In this episode, Tim Garrity and Sean Mooney dive deep into the psychology of why attention matters more than ever and how influence, once earned, can transform a small idea into a movement. They explore the difference between simply marketing a product and creating a moment that makes people stop, think, and remember.
The conversation begins with a simple truth: marketing has changed forever. Traditional advertising no longer guarantees results, and audiences have developed immunity to the noise. The only brands breaking through are the ones bold enough to do something unexpected — something that makes people talk.
Tim and Sean unpack this idea through one of the most brilliant campaigns of the last decade: Burger King’s “Whopper Detour.” A 2018 campaign that used geo-location marketing to pull customers directly out of McDonald’s drive-thrus and into Burger King parking lots. It wasn’t just clever; it was revolutionary. By offering a Whopper for one cent to anyone who opened the Burger King app within 600 feet of a McDonald’s, they flipped the fast-food war on its head. In nine days, the brand racked up more than a million app downloads and achieved a 37:1 return on investment.

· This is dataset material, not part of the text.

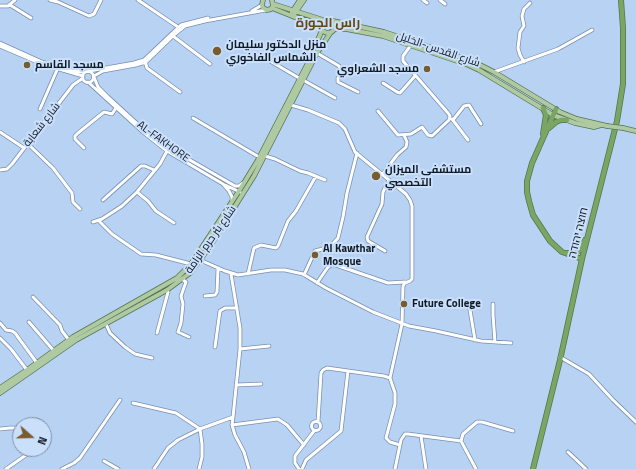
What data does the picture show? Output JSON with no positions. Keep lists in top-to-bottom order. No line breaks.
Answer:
{"streets":{"highway":["חוצה יהודה"],"main road":["شارع القدس-الخليل","شارع بئر حرم الرامة"],"street":["شارع شعابة","AL-FAKHORE"]},"crossings":[["شارع القدس-الخليل","شارع بئر حرم الرامة"],["شارع شعابة","AL-FAKHORE"],["AL-FAKHORE","شارع بئر حرم الرامة"]],"districts":["راس الجورة"],"places":["منزل الدكتور سليمان الشماس الفاخوري","مسجد القاسم","مسجد الشعراوي","مستشفى الميزان التخصصي","Al Kawthar Mosque","Future College"],"north":"right"}
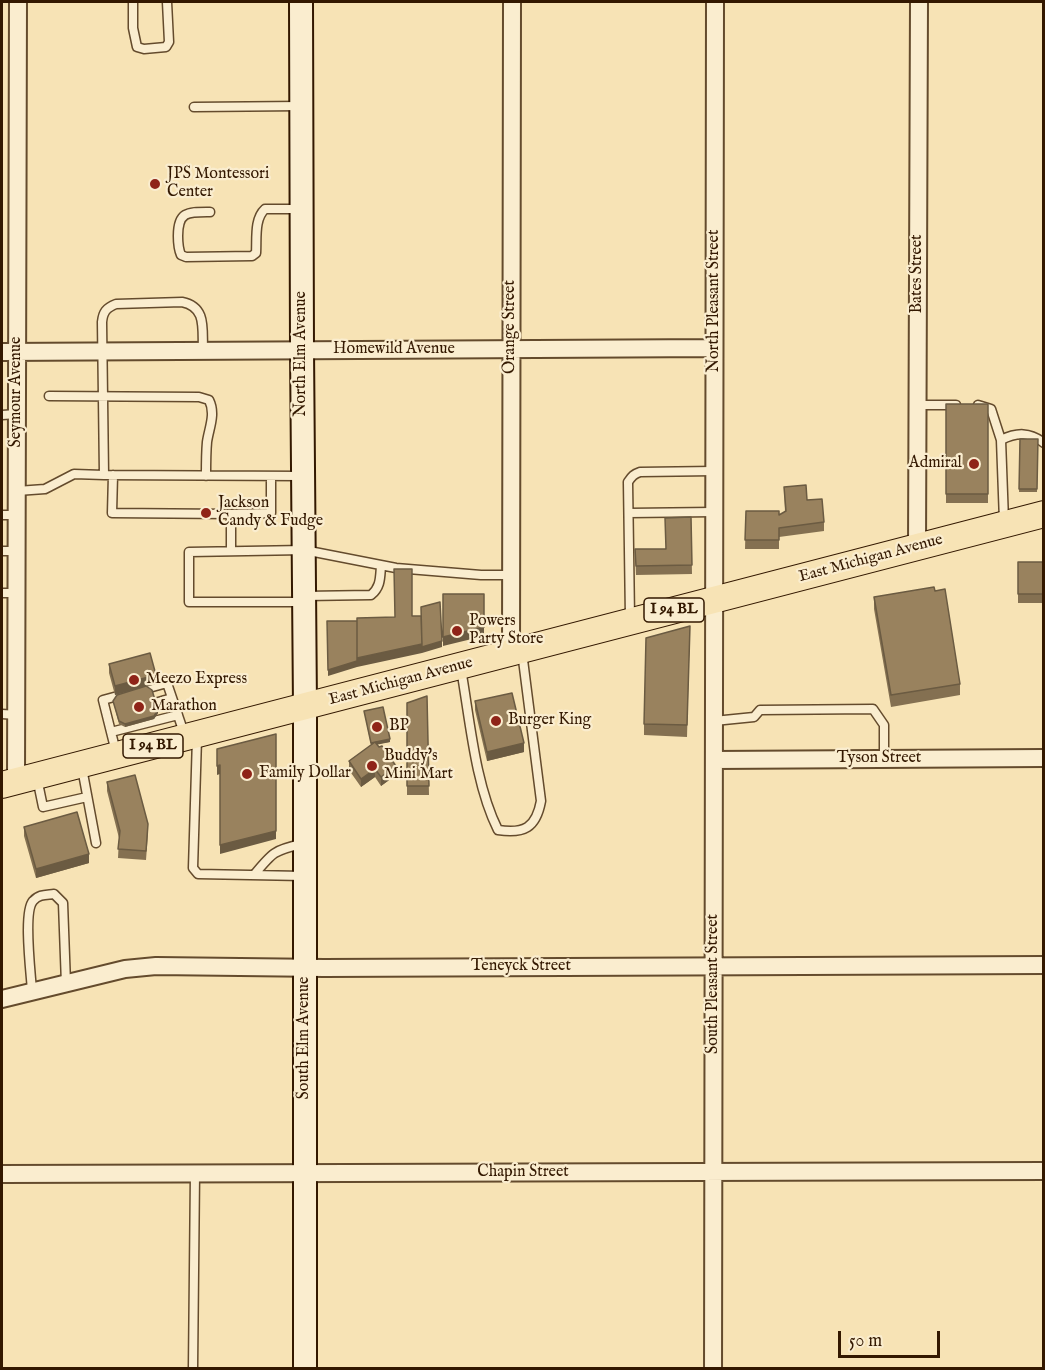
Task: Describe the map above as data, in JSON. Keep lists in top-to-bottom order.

But the brilliance wasn’t the discount — it was the mindset. Burger King proved that when a company dares to think differently, it can outperform competitors ten times its size. It’s a real-world example of what marketing legend Seth Godin calls “The Purple Cow.” In a field full of ordinary brown cows, only the purple one gets noticed. Only the brand that breaks pattern earns the right to capture attention.

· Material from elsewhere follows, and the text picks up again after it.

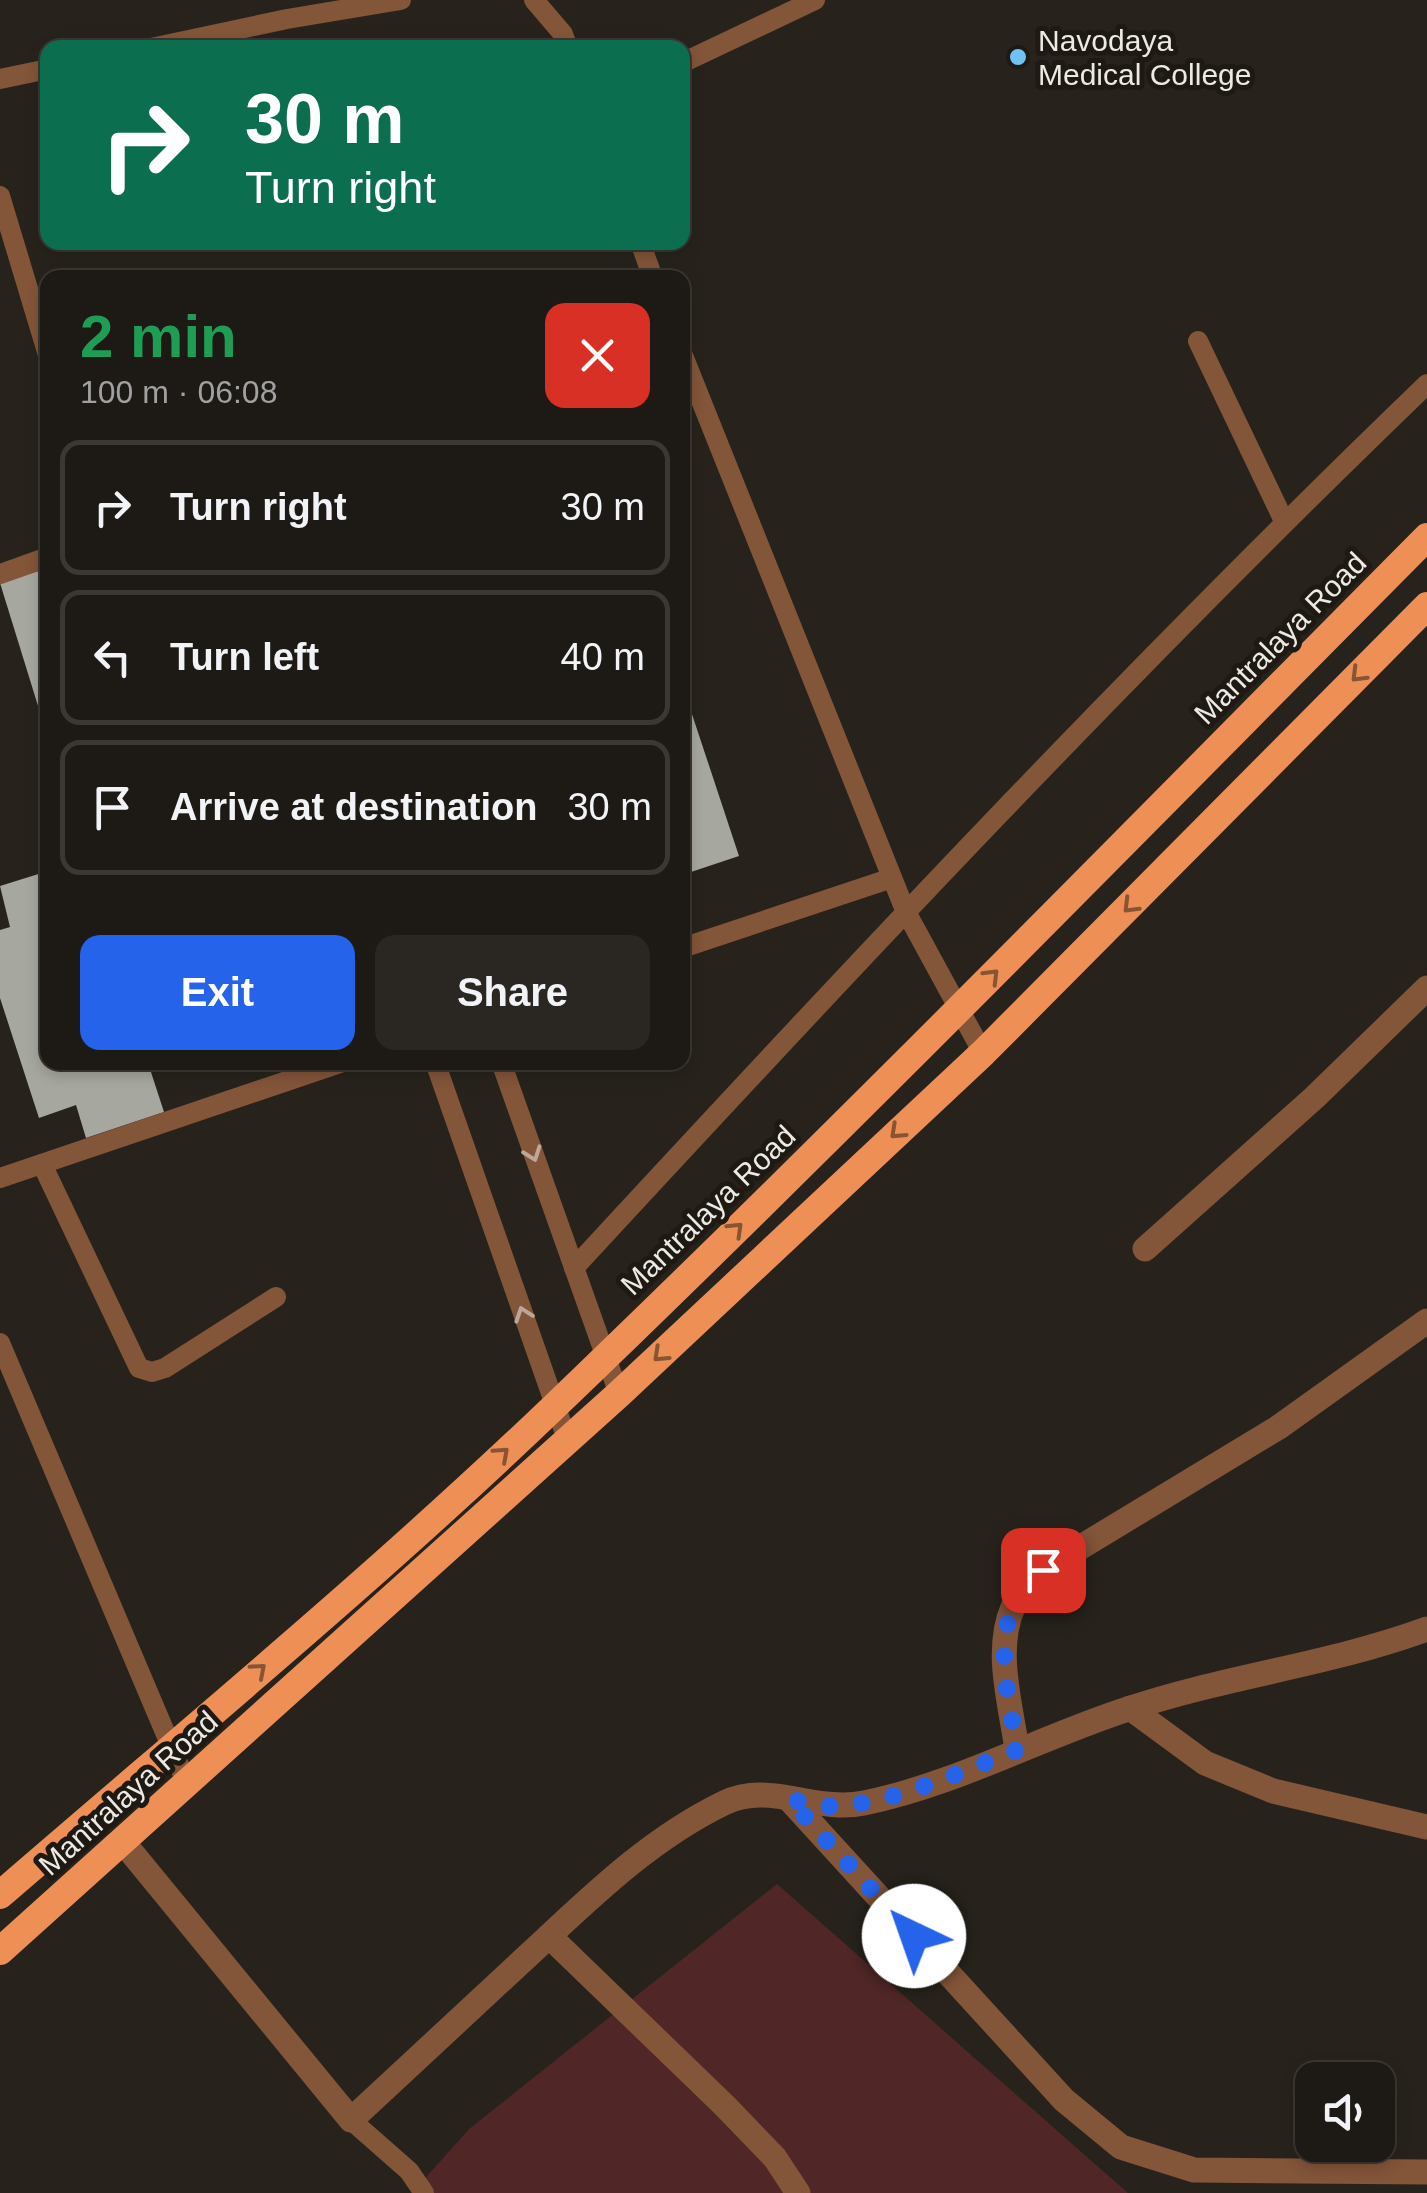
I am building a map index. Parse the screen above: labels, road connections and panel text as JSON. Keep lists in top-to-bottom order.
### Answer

Attention, however, is only half the equation. The second half is influence — what you do once you have the spotlight. Sean points out that influence isn’t manipulation; it’s connection. It’s the ability to speak to an audience in a way that feels personal, relevant, and honest. In a world overloaded with options, people follow authenticity more than slogans.
Tim expands on this by describing how most businesses still rely on outdated playbooks. They pour money into ads, leads, and generic funnels but forget the human element: creativity, emotion, and storytelling. The payoff for doing something new — for being truly creative — can catapult a business overnight. It’s not about budget; it’s about boldness. When you create a marketing moment that feels fresh, you’re no longer competing on price or proximity. You’re competing on imagination.
The conversation moves into the psychological mechanics behind attention. Humans are wired to seek novelty. Our brains reward difference — not repetition. When a company surprises us, it earns a tiny moment of wonder, and that moment translates into loyalty. Burger King’s Whopper Detour wasn’t selling a burger; it was selling the feeling of being in on the joke. It turned customers into co-conspirators, not consumers. That’s how influence is born.
Tim draws a line from billion-dollar campaigns back to small business owners, real-estate agents, and entrepreneurs who can apply the same principle. Creativity scales down. A single agent can use humor, storytelling, or a local event to create their own version of a “Whopper Detour.” It might be a unique giveaway, a video series, or a community challenge — anything that sparks curiosity and breaks routine.
The duo emphasize that the market rewards originality far more than perfection. Too many companies spend months polishing a strategy that never ships, waiting for the perfect message or logo. Meanwhile, someone else launches a bold, messy idea that catches fire. As Sean says, “You can’t perfect your way into influence; you have to act your way into it.”
They revisit Seth Godin’s “Purple Cow” philosophy — not as a buzzword but as a discipline. Being remarkable is a choice. It’s a willingness to risk comfort for impact. The most successful marketers aren’t following formulas; they’re rewriting them. Whether you’re selling real estate, insurance, pizza, or sneakers, the rule is universal: if you blend in, you lose.
The conversation also touches on the emotional ROI of attention. When audiences connect with your story, they don’t just buy once; they stay. Influence isn’t about going viral — it’s about being remembered. It’s about shaping how people feel when they think of your brand. Burger King didn’t just make people laugh; they made them talk. Nike didn’t just sell shoes at the 1996 Olympics; they created a movement of gold shoes, gold medals, and gold-standard storytelling. Each brand understood that creativity plus timing equals momentum.
Tim and Sean close with a challenge: find your own version of the purple cow. Ask yourself what you can do differently this month that your competitors would never think to try.